● SOURCE PASSAGE
== Segment start ==
2. The Spirit is quenched often by the sinner's refusing obedience when the will of God is distinctly known. They see that if they would please God, they must do some particular duty, impressed on their mind so strongly they cannot doubt as to the divine will; but they refuse to do it. Thus they quench the Spirit, for it seems a fixed rule in God's spiritual administration that He does not strive by his Spirit long, in the face of direct and determined disobedience.

I must also say here that men may quench the Spirit when the mind is by no means definitely and consciously committed to disobedience. Perhaps the man is only conscious that he cares very little about obedience. He would not wish to insult God, but he cares so little about pleasing him that his mind settles down into a chronic stupidity. Under the influence of this, he sees God's demands only with great indistinctness and with the utmost unconcern. I need not say that such a state of mind repels the Holy Spirit, and quenches its sacred fire.

The cases are fearfully numerous in which men see with great clearness what God requires, and see that God has brought before them the distinct issue of eternal destiny, as hanging upon their present decision. Yet they reject God's counsel and rush on their own damnation. I have often seen cases of this kind in which persons have told me that they saw the dreadful issue, yet made the fearful plunge.

3. The Spirit is quenched by procrastination.

It is not their design to put the matter off forever, nor perhaps very long; but they have some selfish reason, for doing so, just at this time. Alas who knoweth what shall be on the morrow? This is one of the fatal ways to quench the Spirit.

4. By yielding to some temptation, the Spirit is often quenched. The temptation will often come in just that form which is, of all, most adapted to quench the Spirit. It may be the very object of the tempter to seduce you to do just the thing that will most surely and fatally repel the Divine Spirit forever from your heart. True to his genius and character, he will present it in a very seductive form. It will make its warm appeal to some long cherished indulgence. Then if you parley with the temptation instead of instantly repelling it, you are gone. If you allow yourself to linger in presence of the tempting good, and let your sensibilities to that good become excited, and do not try to hold strongly before your mind the great things of God, you have nothing to expect but a fearful fall before its power.
== Segment end ==
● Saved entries
== Segment start ==
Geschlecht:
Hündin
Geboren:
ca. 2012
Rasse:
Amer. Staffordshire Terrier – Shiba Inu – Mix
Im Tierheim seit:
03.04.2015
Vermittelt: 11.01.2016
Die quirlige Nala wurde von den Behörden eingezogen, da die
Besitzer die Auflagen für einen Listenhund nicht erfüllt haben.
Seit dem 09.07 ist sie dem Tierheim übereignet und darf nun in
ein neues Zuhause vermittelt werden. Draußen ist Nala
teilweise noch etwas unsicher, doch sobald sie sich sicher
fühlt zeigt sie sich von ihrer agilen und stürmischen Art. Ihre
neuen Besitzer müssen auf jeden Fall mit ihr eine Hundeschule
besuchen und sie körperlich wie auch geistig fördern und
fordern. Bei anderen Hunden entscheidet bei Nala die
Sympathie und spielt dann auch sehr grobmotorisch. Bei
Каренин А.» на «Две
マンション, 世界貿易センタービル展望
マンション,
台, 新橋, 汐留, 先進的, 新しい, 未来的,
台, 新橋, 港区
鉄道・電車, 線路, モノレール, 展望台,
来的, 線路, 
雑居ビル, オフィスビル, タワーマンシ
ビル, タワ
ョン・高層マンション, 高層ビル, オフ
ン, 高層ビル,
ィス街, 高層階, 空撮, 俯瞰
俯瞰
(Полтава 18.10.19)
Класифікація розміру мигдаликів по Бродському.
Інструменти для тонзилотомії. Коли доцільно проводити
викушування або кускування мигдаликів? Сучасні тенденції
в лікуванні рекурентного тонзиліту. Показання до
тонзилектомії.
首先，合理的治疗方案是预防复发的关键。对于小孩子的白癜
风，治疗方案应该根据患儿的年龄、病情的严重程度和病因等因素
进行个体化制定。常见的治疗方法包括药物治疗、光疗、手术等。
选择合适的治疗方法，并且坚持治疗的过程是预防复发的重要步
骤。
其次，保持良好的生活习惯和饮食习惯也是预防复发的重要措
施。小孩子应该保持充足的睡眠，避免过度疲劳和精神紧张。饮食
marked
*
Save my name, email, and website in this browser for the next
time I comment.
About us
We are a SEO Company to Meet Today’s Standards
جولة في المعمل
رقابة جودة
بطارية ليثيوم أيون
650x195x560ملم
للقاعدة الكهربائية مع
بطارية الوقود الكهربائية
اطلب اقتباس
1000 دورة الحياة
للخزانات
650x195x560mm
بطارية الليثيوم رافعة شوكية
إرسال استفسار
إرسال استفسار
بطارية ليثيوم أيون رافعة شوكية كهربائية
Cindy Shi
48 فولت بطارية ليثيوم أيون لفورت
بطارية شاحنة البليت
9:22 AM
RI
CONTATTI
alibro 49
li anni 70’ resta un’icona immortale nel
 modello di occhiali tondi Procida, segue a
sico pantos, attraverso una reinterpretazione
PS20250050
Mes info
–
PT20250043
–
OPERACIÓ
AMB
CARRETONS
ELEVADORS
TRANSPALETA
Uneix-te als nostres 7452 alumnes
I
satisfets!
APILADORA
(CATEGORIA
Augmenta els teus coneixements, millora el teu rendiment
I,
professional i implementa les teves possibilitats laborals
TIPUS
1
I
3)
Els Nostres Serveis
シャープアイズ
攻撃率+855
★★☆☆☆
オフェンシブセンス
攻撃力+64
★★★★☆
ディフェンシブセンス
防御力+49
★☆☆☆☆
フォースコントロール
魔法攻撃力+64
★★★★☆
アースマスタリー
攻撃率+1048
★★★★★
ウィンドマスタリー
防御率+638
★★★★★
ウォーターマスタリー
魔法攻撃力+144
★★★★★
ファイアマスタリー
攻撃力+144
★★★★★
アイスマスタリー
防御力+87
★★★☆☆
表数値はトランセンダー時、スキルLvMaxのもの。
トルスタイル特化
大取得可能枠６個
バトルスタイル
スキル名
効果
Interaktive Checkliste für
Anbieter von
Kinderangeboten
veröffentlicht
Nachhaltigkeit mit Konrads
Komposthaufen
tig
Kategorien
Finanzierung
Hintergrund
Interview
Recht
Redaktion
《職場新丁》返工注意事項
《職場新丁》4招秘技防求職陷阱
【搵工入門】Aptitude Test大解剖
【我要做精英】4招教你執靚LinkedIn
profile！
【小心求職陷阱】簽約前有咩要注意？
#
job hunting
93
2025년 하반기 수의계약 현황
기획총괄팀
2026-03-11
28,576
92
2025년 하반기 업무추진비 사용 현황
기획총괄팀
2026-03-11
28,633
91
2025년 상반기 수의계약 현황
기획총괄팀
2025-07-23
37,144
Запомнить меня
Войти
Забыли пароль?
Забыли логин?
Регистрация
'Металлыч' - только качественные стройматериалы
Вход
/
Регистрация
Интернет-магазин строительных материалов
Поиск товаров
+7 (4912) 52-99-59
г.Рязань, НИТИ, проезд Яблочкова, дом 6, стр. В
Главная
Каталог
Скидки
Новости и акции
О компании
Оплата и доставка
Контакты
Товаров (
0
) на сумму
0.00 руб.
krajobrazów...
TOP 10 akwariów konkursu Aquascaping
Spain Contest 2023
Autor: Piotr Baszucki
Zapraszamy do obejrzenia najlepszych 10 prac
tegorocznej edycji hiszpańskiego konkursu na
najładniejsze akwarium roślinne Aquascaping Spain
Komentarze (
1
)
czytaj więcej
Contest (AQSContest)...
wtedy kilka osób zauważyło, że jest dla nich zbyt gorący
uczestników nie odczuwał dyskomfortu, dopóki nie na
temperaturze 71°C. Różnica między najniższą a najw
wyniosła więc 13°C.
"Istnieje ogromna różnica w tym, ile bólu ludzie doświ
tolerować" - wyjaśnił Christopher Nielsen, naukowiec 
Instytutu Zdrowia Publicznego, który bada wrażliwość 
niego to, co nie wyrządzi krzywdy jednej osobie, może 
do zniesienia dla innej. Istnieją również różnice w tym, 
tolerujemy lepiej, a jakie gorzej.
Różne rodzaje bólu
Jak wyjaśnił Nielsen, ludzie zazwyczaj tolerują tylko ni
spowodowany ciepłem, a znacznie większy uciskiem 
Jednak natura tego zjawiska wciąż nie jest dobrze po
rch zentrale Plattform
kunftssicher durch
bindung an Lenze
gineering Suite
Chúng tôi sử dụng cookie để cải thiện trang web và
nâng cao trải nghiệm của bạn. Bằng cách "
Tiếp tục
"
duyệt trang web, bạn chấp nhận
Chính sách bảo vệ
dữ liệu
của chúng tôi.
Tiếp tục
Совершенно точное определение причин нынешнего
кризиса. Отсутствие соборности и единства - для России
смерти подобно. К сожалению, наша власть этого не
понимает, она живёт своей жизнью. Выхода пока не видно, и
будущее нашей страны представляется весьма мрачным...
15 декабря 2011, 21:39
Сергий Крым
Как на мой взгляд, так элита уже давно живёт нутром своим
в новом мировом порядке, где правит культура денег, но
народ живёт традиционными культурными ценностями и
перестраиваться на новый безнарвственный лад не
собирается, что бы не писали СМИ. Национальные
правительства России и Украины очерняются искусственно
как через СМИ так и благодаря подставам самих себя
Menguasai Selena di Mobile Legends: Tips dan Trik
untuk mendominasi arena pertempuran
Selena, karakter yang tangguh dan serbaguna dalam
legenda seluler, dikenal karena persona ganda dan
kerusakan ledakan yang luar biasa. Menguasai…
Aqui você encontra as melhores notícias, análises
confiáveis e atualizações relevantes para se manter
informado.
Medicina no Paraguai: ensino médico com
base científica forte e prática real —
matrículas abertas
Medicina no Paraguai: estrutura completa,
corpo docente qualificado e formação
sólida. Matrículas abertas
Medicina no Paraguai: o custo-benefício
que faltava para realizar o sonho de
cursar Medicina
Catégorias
== Segment end ==
● REQUIREMENT
Answer these from the passage on quenching the Spirit:
1. What is named as the third way the Spirit is quenched?
2. What does it say a person should do with a temptation instead of parleying with it?
3. What does it call "a fixed rule in God's spiritual administration"?
The items have no connection to the passage on quenching the Spirit.

● ANSWER TO THE EXERCISE
1. Procrastination.
2. Instantly repel it.
3. That He does not strive by his Spirit long in the face of direct and determined disobedience.